Kisah Seorang Putri Naga

Resensi Riza Rahmah Angelia

Patricia C. WredeSebuah novel fiksi terjemahan karya Patricia C.Wrede ini termasuk jenis roman yang penuh aksi dan humor. Novel dengan genre remaja yang berjudul Tantangan Naga ini mengulas banyak kisah-kisah inspiratif fantasi yang mampu mempengaruhi para pembaca untuk menikmati imajinasinya masing-masing. Novel yang diadaptasi oleh Fahmy Yamani dari novel asli terbitan Harcourt Publishers, Florida pada tahun 1990 dengan judul Dealing with Dragons: The Enchanted Forest Chronicles ini merupakan novel petualangan yang telah mendapat banyak pujian dari para pembaca di seluruh dunia.

Dalam roman ini, dikisahkan tentang kehidupan seorang putri raja yang dipandang abnormal oleh sekelilingnya, karena selalu bersikap yang tidak pantas di kalangan bangsawan. Putri Cimorene, putri bungsu di kerajaan besar yang terletak di sebelah timur Pegunungan Pagi, Linderwall. Kegemaran dan sikap putri Cimorene yang sangat berbeda dengan keenam kakaknya, membuat Raja dan Ratu Linderwall kesulitan untuk memberi pendidikan bak putri kepadanya. Berawal dari kesukaannya mencari gara-gara hingga menyukai pelajaran memasak, bermain pedang dan sihir, membuatnya mendapat julukan abnormal. Padahal Raja dan Ratu Linderwall telah mempersiapkan beberapa guru dan pengasuh untuk mengajarinya menari, menyulam, menggambar, membungkuk hormat di depan pangeran dan cara berteriak ketika diculik oleh raksasa.

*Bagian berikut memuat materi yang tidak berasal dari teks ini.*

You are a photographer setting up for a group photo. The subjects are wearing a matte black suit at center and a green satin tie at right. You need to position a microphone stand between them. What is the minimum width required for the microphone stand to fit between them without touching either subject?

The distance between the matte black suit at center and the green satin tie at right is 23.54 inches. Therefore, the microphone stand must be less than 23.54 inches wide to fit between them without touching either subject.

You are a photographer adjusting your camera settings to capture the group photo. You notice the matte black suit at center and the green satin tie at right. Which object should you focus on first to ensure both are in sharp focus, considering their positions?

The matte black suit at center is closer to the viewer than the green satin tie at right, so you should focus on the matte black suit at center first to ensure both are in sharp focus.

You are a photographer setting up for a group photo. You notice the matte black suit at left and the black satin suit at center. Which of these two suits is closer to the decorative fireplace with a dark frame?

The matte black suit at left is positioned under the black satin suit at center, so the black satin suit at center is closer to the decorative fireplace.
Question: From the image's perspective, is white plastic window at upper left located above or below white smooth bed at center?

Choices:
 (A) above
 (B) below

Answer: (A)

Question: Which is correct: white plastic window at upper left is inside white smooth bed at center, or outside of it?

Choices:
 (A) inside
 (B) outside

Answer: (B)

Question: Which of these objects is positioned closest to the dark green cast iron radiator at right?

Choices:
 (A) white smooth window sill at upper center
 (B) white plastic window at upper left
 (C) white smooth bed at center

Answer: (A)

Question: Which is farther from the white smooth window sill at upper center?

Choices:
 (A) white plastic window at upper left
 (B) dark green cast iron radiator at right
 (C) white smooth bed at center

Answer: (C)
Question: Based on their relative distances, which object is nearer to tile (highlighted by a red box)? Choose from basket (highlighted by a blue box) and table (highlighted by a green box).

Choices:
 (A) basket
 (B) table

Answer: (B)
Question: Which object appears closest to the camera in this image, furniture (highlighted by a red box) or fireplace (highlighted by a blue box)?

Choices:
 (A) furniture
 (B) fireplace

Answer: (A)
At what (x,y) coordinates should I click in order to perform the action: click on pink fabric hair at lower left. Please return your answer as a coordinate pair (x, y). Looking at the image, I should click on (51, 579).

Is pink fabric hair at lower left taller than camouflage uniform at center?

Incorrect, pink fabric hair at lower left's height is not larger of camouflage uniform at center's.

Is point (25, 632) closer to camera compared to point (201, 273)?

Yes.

“Hal tersebut sangatlah membosankan”, keluh putri Cimorene setiap mendapat teguran dari ibunya yang takut kalau saja tidak ada seorang pangeran pun yang akan melamar putri Cimorene, karena tingkahnya yang dikenal liar, keras kepala, juga memiliki rambut kepang berwarna hitam pekat dan tubuhnya tidak berhenti untuk bertambah tinggi tentunya inilah alasan bahwa putri Cimorene  sangat berbeda dari beberapa putri raja lainnya. Begitupun ketika putri Cimorene mengeluhkan keadaannya kepada ibu peri, bukannya mendukung putri Cimorene, ibu perinya malah membuat putri Cimorene semakin kesal bila berdebat dengannya.

Mendengar itulah ibu peri segera melakukan sesuatu, semata untuk masa depan putri Cimorene. Putri Cimorene mendapat kabar buruk untuk dirinya dan kabar baik untuk kedua orang tuanya juga ibu perinya bahwa dia akan dijodohkan dengan pangeran tampan berambut keemasan, bermata biru, anak dari kerajaan Sathem, dekat pegunungan yang pernah ditemui putri Cimorene sebelumnya ketika diajak orang tuanya menonton pertandingan di kerajaan Sathem tersebut.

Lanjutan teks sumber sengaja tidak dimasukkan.